AWS Certified Solutions Architect – Professional (SAP-C02) — Question 239

A company is expanding. The company plans to separate its resources into hundreds of different AWS accounts in multiple AWS Regions. A solutions architect must recommend a solution that denies access to any operations outside of specifically designated Regions.

Which solution will meet these requirements?

Answer options

• A. Create IAM roles for each account. Create IAM policies with conditional allow permissions that include only approved Regions for the accounts.
• B. Create an organization in AWS Organizations. Create IAM users for each account. Attach a policy to each user to block access to Regions where an account cannot deploy infrastructure.
• C. Launch an AWS Control Tower landing zone. Create OUs and attach SCPs that deny access to run services outside of the approved Regions.
• D. Enable AWS Security Hub in each account.
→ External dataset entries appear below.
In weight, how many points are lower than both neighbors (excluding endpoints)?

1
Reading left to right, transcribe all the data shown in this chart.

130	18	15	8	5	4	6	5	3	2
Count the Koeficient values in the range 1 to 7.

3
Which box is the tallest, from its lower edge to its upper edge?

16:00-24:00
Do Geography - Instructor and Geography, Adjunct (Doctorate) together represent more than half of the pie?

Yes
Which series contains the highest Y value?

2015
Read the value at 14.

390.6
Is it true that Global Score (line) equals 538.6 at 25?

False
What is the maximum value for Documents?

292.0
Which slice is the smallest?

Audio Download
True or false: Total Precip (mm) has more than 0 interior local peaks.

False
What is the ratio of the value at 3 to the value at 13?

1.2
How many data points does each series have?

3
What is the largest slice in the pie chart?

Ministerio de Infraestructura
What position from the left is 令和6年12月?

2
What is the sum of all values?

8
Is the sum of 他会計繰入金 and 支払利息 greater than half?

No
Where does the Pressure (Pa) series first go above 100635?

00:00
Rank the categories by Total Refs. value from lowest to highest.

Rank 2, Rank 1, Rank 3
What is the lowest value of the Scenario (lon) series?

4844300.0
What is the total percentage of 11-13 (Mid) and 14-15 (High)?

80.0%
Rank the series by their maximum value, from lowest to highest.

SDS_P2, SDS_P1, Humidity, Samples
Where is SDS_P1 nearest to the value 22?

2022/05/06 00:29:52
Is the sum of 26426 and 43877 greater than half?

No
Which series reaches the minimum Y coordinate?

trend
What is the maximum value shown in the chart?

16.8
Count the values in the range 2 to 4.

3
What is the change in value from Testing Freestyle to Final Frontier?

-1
Create controls to specify the Regions where an account can deploy infrastructure.

Correct answer: C

Explanation

The correct answer is C because launching an AWS Control Tower landing zone allows for the creation of Organizational Units (OUs) and the application of Service Control Policies (SCPs) that can effectively deny access to services outside of approved Regions. Option A does not enforce a broad account-wide restriction, while option B focuses on individual IAM users without utilizing organizational policies. Option D involves AWS Security Hub, which is not designed for managing Region access restrictions.